Director Paul Pinsky, Maryland Energy Administration, told the Economic Matters Committee that the administration’s analysis of pathways to 100% clean electricity projects a major increase in generation capacity and significant policy tradeoffs.
“This study should be seen as a starting point for conversation. It’s not an endpoint. It is a foundation,” Pinsky said as he introduced the 72‑page report prepared for the committee.

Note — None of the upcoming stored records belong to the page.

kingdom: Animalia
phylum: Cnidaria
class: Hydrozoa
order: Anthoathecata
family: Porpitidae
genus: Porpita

The report presents three modeling scenarios: (1) a pathway that assumes 100% of the state’s generation is produced in Maryland; (2) a pathway that assumes Maryland imports 20% of its electricity; and (3) a “maintenance” case that continues current imports at roughly 39–40%. The administration said it asked the consultant to constrain some resource deployments (for example, caps on onshore solar and wind and limits on offshore wind) so the outputs would be geographically realistic for Maryland.
Under the study’s primary decarbonization run, Maryland’s current installed capacity of about 12 gigawatts would need roughly 9.6 additional gigawatts—about a 75% increase—by 2035 to meet a 100% in‑state clean generation benchmark. The modeling showed solar and land‑based wind are the least‑cost clean resources but are limited by land availability and siting constraints; the model instead leaned heavily on expanding nuclear output and deploying offshore wind where feasible.

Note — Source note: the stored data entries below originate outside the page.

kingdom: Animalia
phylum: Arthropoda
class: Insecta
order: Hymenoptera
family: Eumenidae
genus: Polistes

The study treats nuclear generation as emissions‑free for purposes of the modeling and reports an approximate 185% increase in nuclear capacity in the decarbonization scenario (the consultant’s output included one roughly 2.2‑gigawatt traditional reactor and two ~600‑megawatt small modular reactors in that run). The report also shows offshore wind deployments rising in some scenarios (to roughly 3.9 gigawatts in the principal run), but MEA staff warned those projects face financing and permitting uncertainty.
Ryan Opsahl, Director of Energy Policy at the Maryland Energy Administration, described the base case and the decarbonization runs and warned the model’s outputs are sensitive to the caps and assumptions MEA provided. Opsahl noted the model assumes PJM projections for behind‑the‑meter residential solar (about 2.5 gigawatts) and includes modest increases in utility solar and onshore wind in the base case.
Committee members pressed MEA on reliability, costs, and near‑term risks to ratepayers. Several legislators asked whether the modeling accounted for expected data‑center load, battery storage, reconductoring or other nongeneration solutions. MEA said the consultant used PJM’s load forecast (including some electrification assumptions) and assumed one large data center of about 800 megawatts in the base run; MEA representatives said they are working with the consultant on additional runs that would explicitly model higher data‑center scenarios. MEA also said batteries were included in the model but that system‑level modeling undercounts the full economic value batteries could capture in distribution‑level markets and that a more focused reliability and peak‑capacity study would be required to examine those questions in depth.
On imports and supply mix, Pinsky told the committee the state currently imports roughly 36–40% of its electricity and that the gap between in‑state generation and load is a long‑standing condition. The report cites Maryland’s Climate Solutions Now Act (the state law calling for a 60% greenhouse‑gas reduction by 2031) and the governor’s executive order directing a 100% clean‑energy analysis as drivers for the study.
MEA presented several policy recommendations summarized in the report including: evaluating procurement mechanisms for large projects (including a procurement approach for nuclear), revisiting the alternative compliance payment (ACP) structure to maintain stronger renewable credit prices, using application escrow accounts for offshore wind to protect the state from failed bidders, and standing up a coal‑site reuse program to identify generation sites (for example, for SMRs or other resources) where existing transmission infrastructure might be repurposed.
Committee members emphasized affordability and the need for more granular reliability analysis. Several legislators said they supported exploring nuclear options (including small modular reactors) and repurposing retired fossil‑fuel sites, but also warned that siting, federal permitting, financing and potential cost impacts on ratepayers will constrain how quickly any buildout can occur. MEA repeatedly told the committee the 2035 100% in‑state generation scenario is a heavy lift and not yet law; the governor’s call for 2035 is an executive objective and would require legislative action to become binding.
The presentation concluded with committee members asking MEA for follow‑up analysis—additional model runs that include alternate import assumptions and data‑center load cases, a targeted reliability/peak‑capacity study, a reconductoring feasibility analysis, and more detailed cost‑impact work for ratepayer and fiscal planning. MEA said it will provide additional model runs and further analysis to the committee as they become available.